I occasionally write of garum.
The ancient Romans eagerly doused their foods and used as a cooking ingredient a fermented fish sauce: garum. The preparation of garum is described by Pliny. Modern Vietnamese fish sauce and modern S. Italian colatura are modern analogies. I’ve had colatura on my wish list periodically… thanks readers, especially FGZ!
There is a direct connection between the production of sauces such as ketchup, Worchestershire, other fish-based steak sauces.
Today a reader sent an article that a garum factory was discovered in Israel. HERE
It is one of the very few garum factories found in the eastern Mediterranean, despite the Romans’ long presence in the area and the premium they put on the pungent fermented sauce.
Most surviving examples are to be found in the Iberian Peninsula and southern Italy.
“We have something really unusual here,” Israel Antiquities Authority archaeologist Dr Tali Erickson-Gini told The Times of Israel, as the Romans added garum to almost all their dishes to give them a salty savoury kick.
“It’s said that making garum produced such a stench that cetariae were located some distance from the towns they served, and in this case the factory is about two kilometres from ancient Ashkelon,” Dr Tali Erickson-Gini said, according to Kan.
Read the description of the preparation of garum by Pliny and you will know why the area must have smelled pretty bad. But I suppose most of the ancient world smelled pretty bad.
Some of the most famous garum of the ancient Roman world was made in Pompeii. It’s factories have been explored.
I may have to act on this news.
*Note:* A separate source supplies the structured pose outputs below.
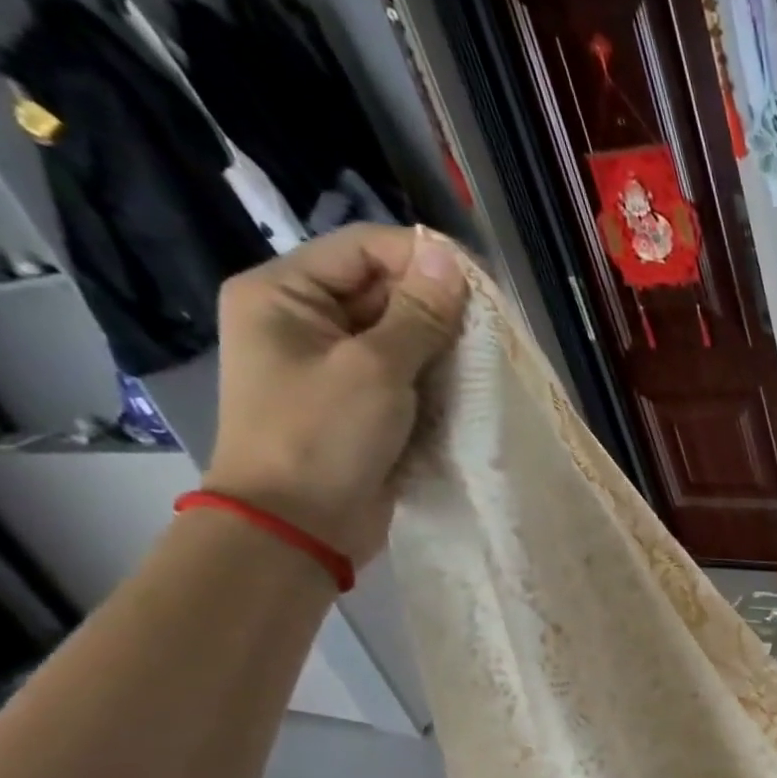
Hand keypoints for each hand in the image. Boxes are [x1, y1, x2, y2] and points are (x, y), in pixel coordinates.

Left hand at [205, 224, 468, 563]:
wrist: (299, 527)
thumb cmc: (323, 437)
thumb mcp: (374, 368)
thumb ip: (417, 314)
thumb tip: (447, 258)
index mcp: (285, 294)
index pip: (363, 250)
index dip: (423, 258)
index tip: (482, 287)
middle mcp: (305, 322)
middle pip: (383, 292)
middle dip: (438, 308)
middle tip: (491, 331)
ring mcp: (333, 367)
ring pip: (400, 337)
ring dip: (443, 347)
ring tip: (486, 361)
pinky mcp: (360, 406)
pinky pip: (404, 377)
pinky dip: (436, 380)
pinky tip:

Sometimes you just have to have some of this stuff.
Here is a recipe which I like.
- in a large bowl put finely minced garlic, a few tablespoons of colatura, finely minced fresh or crushed dry pepperoncino, and a dab of really good olive oil
- cook, drain and cool in cold water thin spaghetti, even the so-called “angel hair” – HINT: DRAIN WELL even by tossing paper towels through it
- add the spaghetti to the bowl with the macerating garlic, pepperoncino, colatura, and mix well.
- garnish with freshly chopped parsley (flat leaf is best) – chop immediately before serving
Adjust as needed with more colatura and oil. It wouldn’t hurt to grind black pepper over it. Ancient Romans loved black pepper.